(Problem) Show every line of the data that contains the string "zflux".

(The data)
⁂
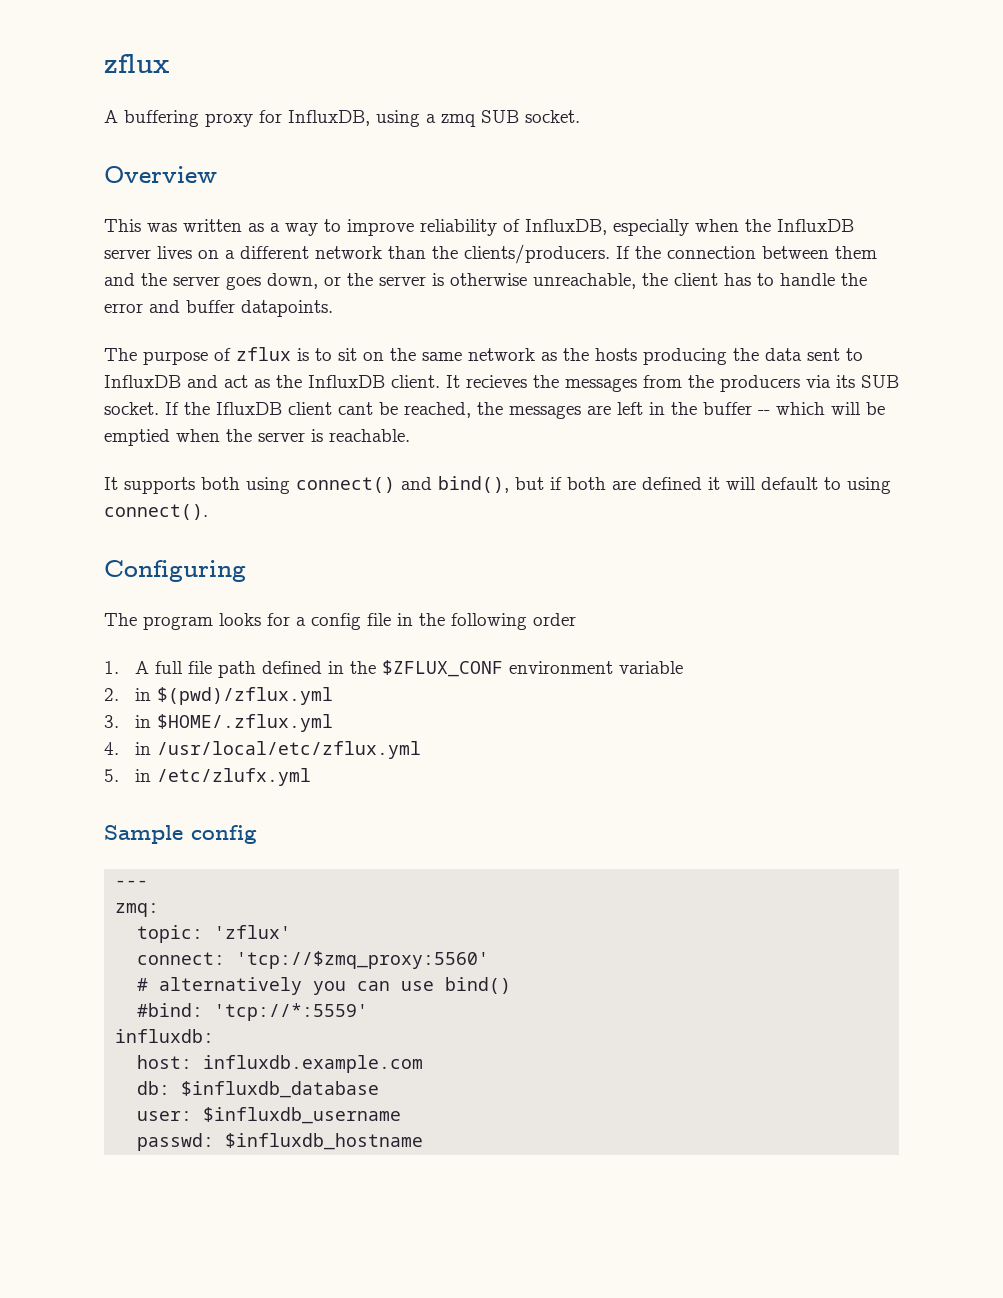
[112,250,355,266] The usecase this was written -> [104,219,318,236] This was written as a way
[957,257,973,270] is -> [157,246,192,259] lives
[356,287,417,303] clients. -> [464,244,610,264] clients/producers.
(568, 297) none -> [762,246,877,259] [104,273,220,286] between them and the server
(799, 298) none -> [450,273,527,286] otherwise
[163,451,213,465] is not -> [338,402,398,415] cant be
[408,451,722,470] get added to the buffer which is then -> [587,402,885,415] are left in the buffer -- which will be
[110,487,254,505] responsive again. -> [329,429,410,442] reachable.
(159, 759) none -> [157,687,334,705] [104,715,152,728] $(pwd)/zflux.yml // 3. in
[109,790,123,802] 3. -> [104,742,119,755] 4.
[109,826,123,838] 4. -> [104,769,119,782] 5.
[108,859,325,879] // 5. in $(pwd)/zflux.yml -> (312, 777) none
⁂
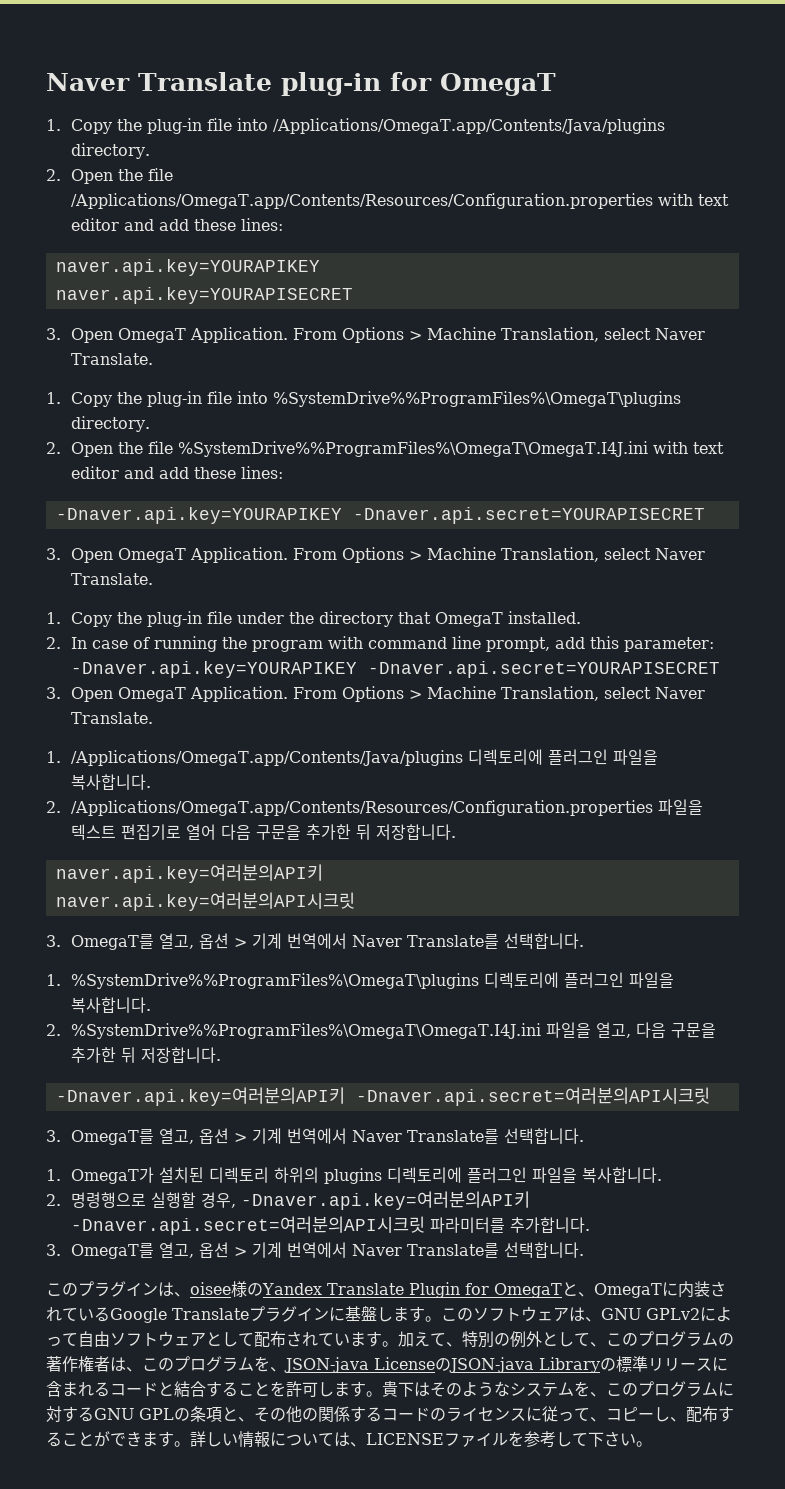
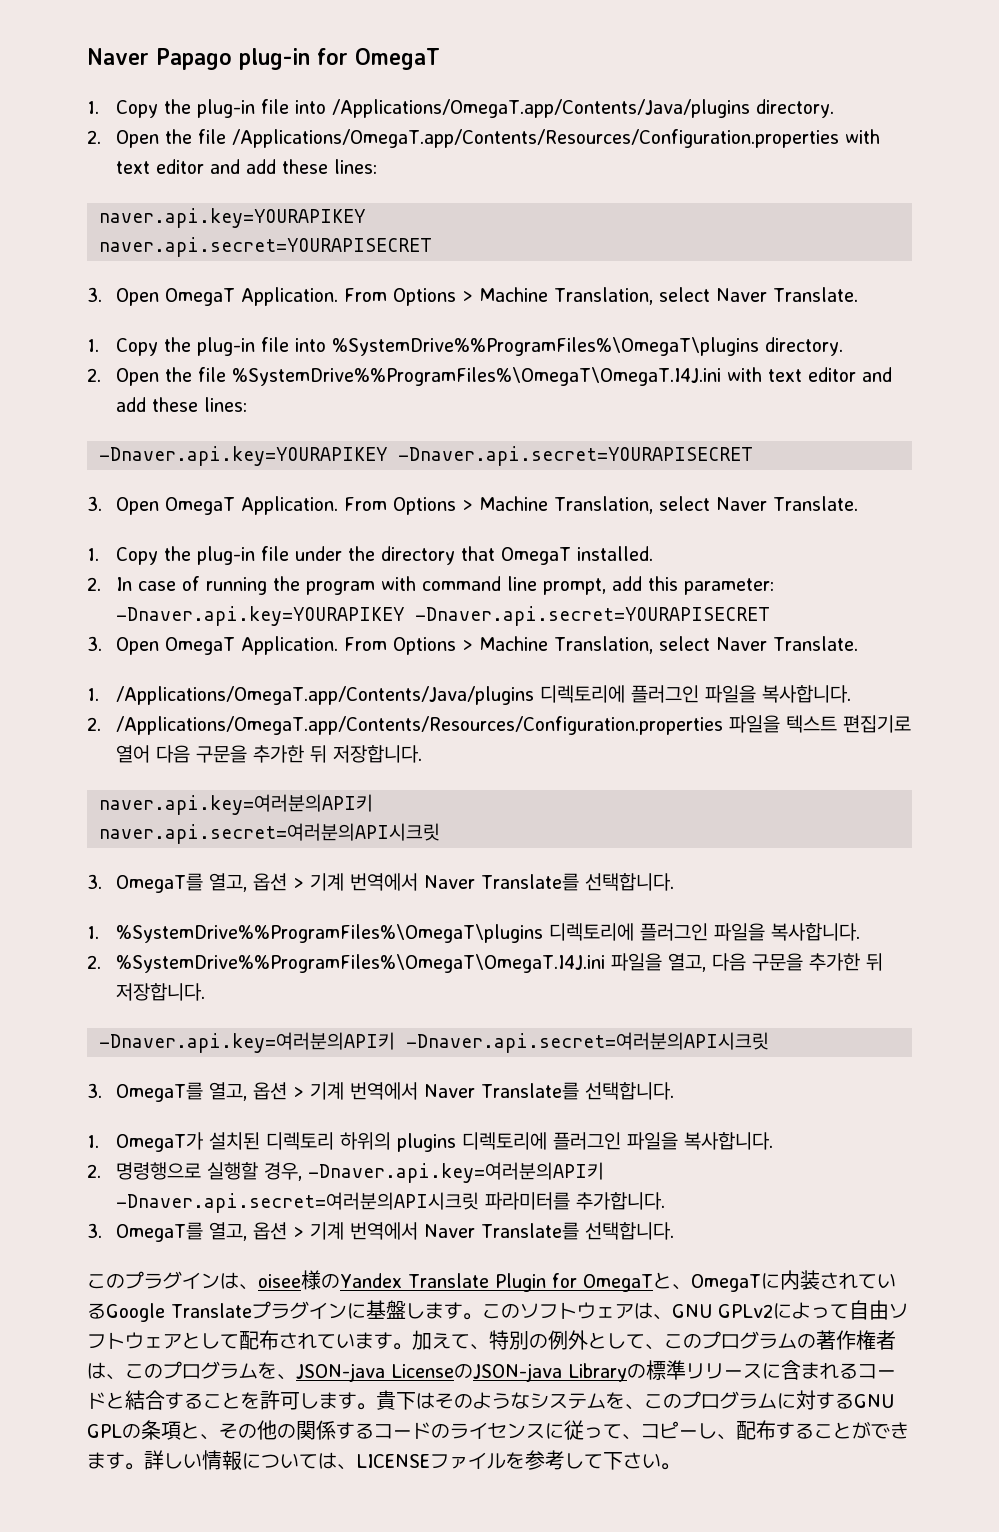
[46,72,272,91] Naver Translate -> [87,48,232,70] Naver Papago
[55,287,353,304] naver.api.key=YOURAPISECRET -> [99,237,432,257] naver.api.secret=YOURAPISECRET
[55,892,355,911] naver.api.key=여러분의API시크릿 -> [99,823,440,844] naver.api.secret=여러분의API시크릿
⁂
(Result of this task)
(159, 759) none -> [157,687,334,705] [104,715,152,728] $(pwd)/zflux.yml // 3. in
[108,859,325,879] // 5. in $(pwd)/zflux.yml -> (312, 777) none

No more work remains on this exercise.